BEGIN
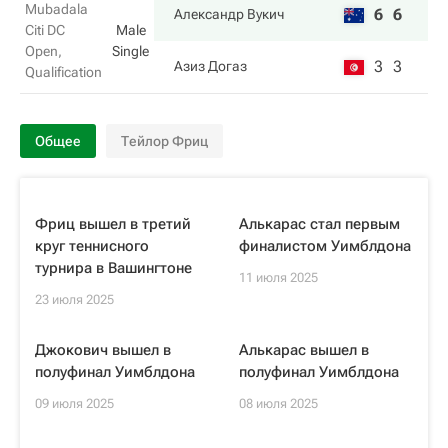
Mubadala
6
6
Александр Вукич
Citi DC
Male
Open,
Single
3
3
Азиз Догаз
Qualification
Общее
Тейлор Фриц
Фриц вышел в третий
Алькарас стал первым
круг теннисного
финалистом Уимблдона
турнира в Вашингтоне
11 июля 2025
23 июля 2025
Джокович вышел в
Алькарас вышел в
полуфинал Уимблдона
полуфинал Уимблдона
09 июля 2025
08 июля 2025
END
Work instruction: Pictures are to be left out, while the records are copied word for word.

Exercise solution:
Mubadala
6
6
Александр Вукич
Citi DC
Male
Open,
Single
3
3
Азиз Догаз
Qualification
Общее
Тейлор Фриц
Фриц вышел в третий
Алькарас стал первым
круг теннисного
финалистом Уимблдона
турнира в Вашингтоне
11 июля 2025
23 июля 2025
Джокович вышел в
Алькарас вышел в
полуфинал Уимблдона
полуфинал Уимблдона
09 июля 2025
08 июля 2025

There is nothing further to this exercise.